Required tasks:
A. From the tail spend blog post, quote the passage between "Tail spend is the" and "is actively managed.", inclusive.
B. According to the tail spend blog post, what cost savings does the Boston Consulting Group say tail spend can deliver if it is actively managed?
C. In the tail spend blog post, rewrite the paragraph beginning "Tail spend management programs control, monitor, and track" as a short bulleted list that keeps its main facts.

OMNIA Partners Blog

Drive More Value From Your Tail Spend

Posted by OMNIA Partners on August 26, 2021

Tail spend is the amount an organization spends on purchases that make up approximately 80% of transactions but cover only 20% of total spend. Tail spend often gets ignored and typically goes unmanaged. Strategic procurement and mid-tier categories that represent around 80% of an organization’s spend are where the major cost reductions can be found. But what about the other 20% of the spend, the tail?

Tail spend is made up, mostly, of high-volume/low-value purchases that involve many suppliers. According to the Boston Consulting Group, tail spend has the potential to deliver cost savings of 7% - 10%, if it is actively managed.

Tail Spend Graph

What tail spend includes varies depending on the industry sector and size of the organization, but it generally includes:

Purchases are usually non-core, but still essential to the smooth operation and the financial success of a business.

Benefits of a Tail Management Program

A clearly defined tail management program can provide a competitive advantage for an organization. Besides potential cost savings of 5% or more, there are many benefits:

1. Reduced Supplier Risk

Tail spend management programs control, monitor, and track transactions as they occur. They are highly effective at ensuring compliance to contract, preventing rogue spending behavior, and limiting unauthorized purchases. Removing obsolete and unreliable suppliers from the database also reduces risk and provides a more transparent procurement process to prevent and detect fraud.

2. Increased Efficiency & Productivity

Consolidating suppliers increases efficiency and frees up resources for more productive work. Self-service procurement facilities, such as E-catalogues, can be provided for end-users which frees up expensive resources. Automated buying channels allow tail spend to be moved from unmanaged to managed.

Supplied records:

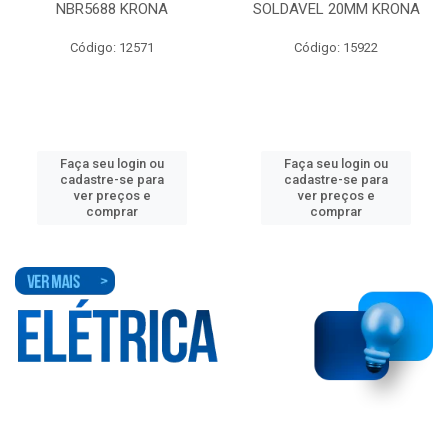
NBR5688 KRONA
SOLDAVEL 20MM KRONA
Código: 12571
Código: 15922
Faça seu login ou
Faça seu login ou
cadastre-se para
cadastre-se para
ver preços e
ver preços e
comprar
comprar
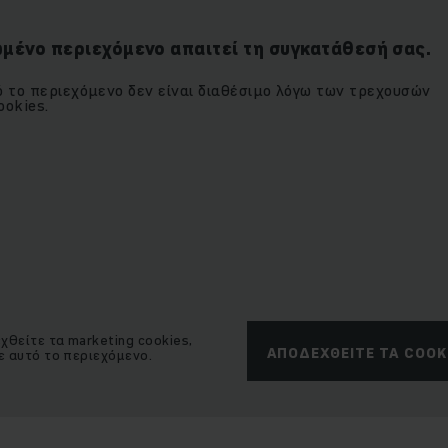
μένο περιεχόμενο απαιτεί τη συγκατάθεσή σας.
 το περιεχόμενο δεν είναι διαθέσιμο λόγω των τρεχουσών
okies.
θείτε τα marketing cookies,
ΑΠΟΔΕΧΘΕΊΤΕ ΤΑ COOK
ε αυτό το περιεχόμενο.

Responses by item number:
A.
Tail spend is the amount an organization spends on purchases that make up approximately 80% of transactions but cover only 20% of total spend. Tail spend often gets ignored and typically goes unmanaged. Strategic procurement and mid-tier categories that represent around 80% of an organization’s spend are where the major cost reductions can be found. But what about the other 20% of the spend, the tail?

Tail spend is made up, mostly, of high-volume/low-value purchases that involve many suppliers. According to the Boston Consulting Group, tail spend has the potential to deliver cost savings of 7% - 10%, if it is actively managed.

B. Cost savings of 7% to 10%.

C.
- Tail spend management programs control, monitor, and track transactions as they occur.
- They ensure contract compliance, prevent rogue spending, and limit unauthorized purchases.
- Removing obsolete and unreliable suppliers from the database reduces risk.
- It also makes procurement more transparent, which helps prevent and detect fraud.